- [Activity] Set down the rows below exactly as they appear, covering the stretch from the line containing "Count the number of categories in the chart." through the end of the rows. Leave the pictures out of your answer.

(Rows listed in a dataset)
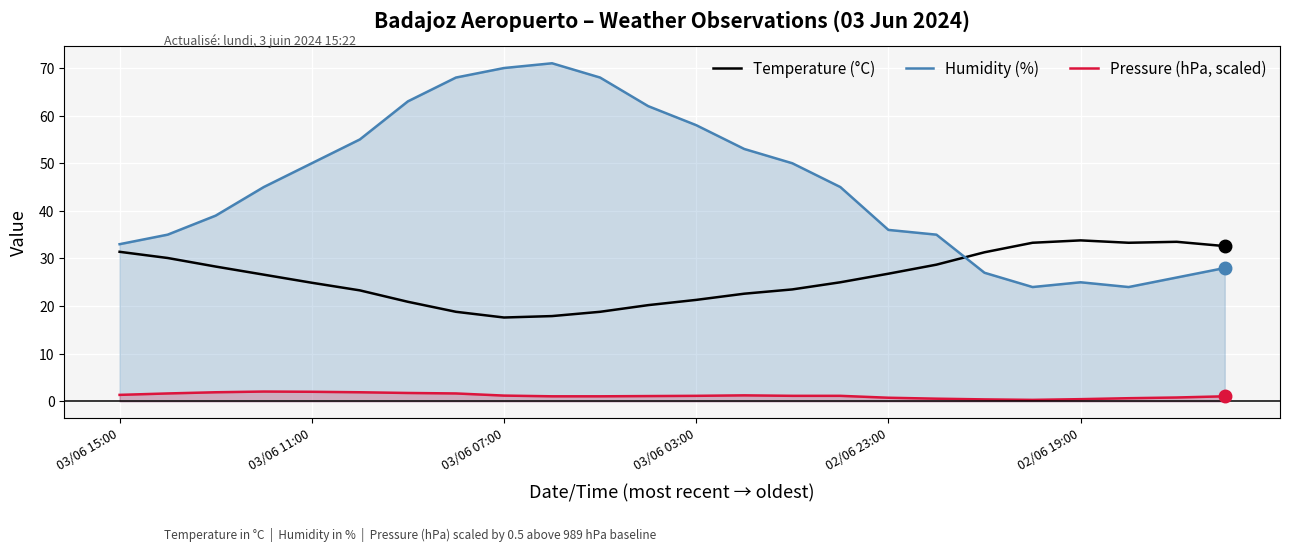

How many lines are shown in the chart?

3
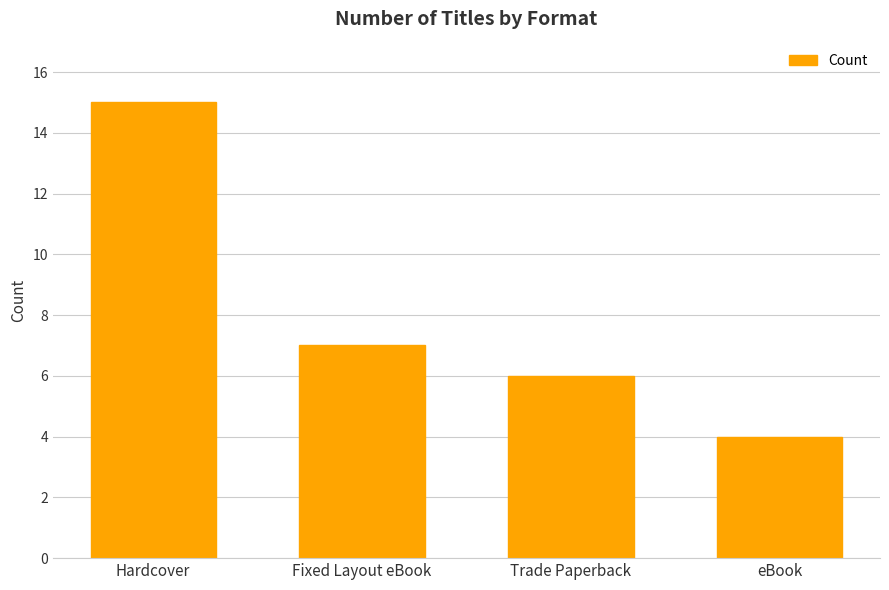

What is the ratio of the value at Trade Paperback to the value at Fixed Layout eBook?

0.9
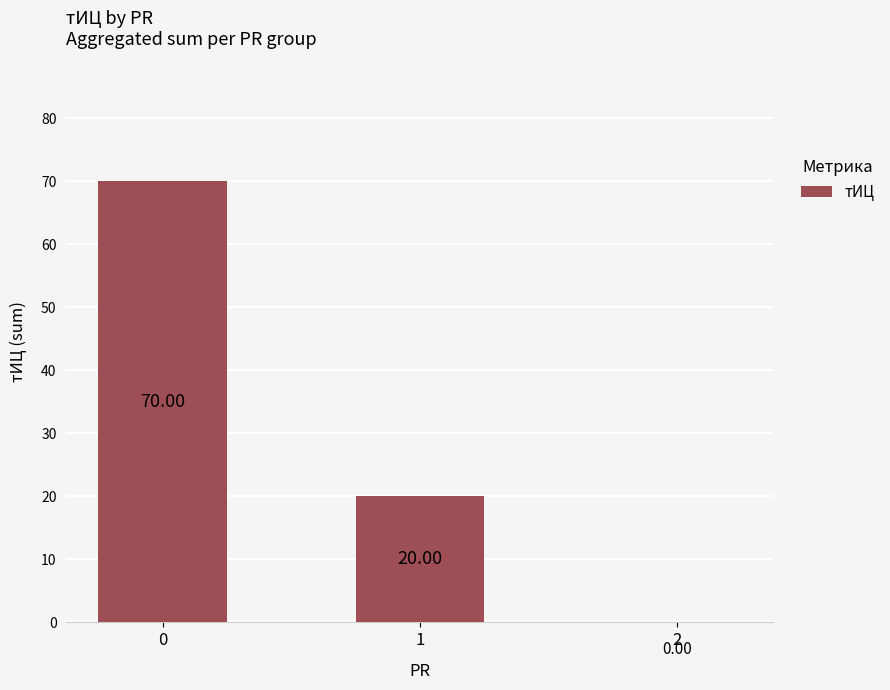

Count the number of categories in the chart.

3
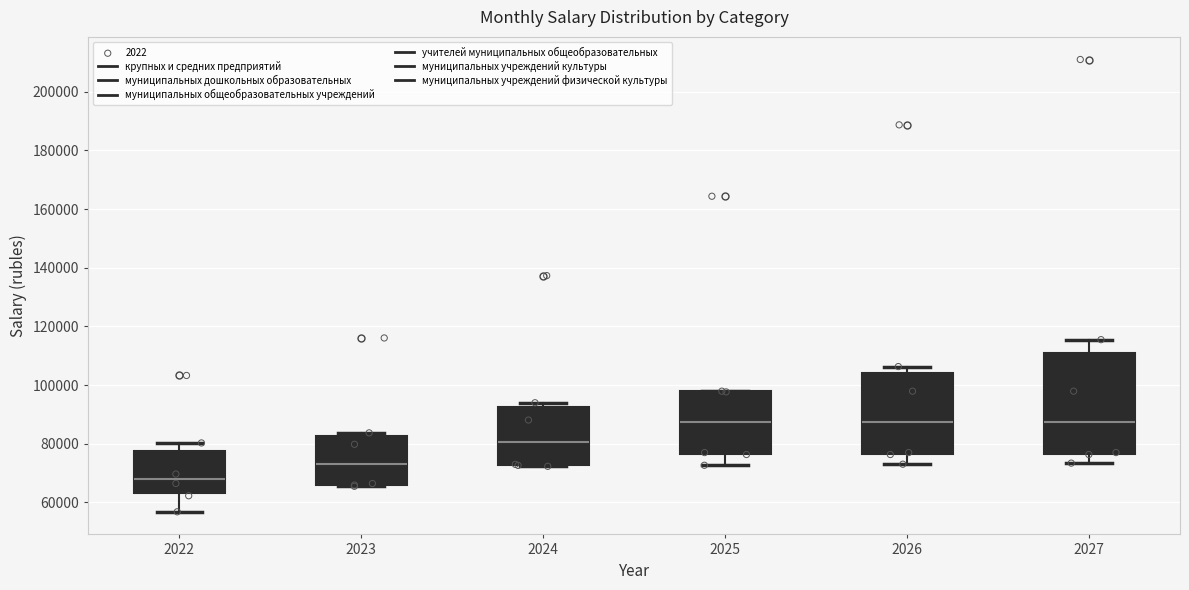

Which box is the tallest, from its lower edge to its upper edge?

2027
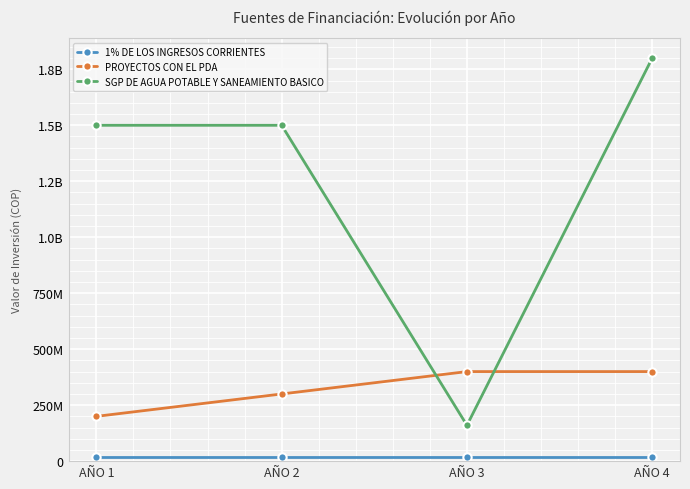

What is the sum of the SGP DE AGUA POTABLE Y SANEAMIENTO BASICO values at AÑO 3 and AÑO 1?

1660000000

- [Response]
Count the number of categories in the chart.

3

Which box is the tallest, from its lower edge to its upper edge?

2027

What is the sum of the SGP DE AGUA POTABLE Y SANEAMIENTO BASICO values at AÑO 3 and AÑO 1?

1660000000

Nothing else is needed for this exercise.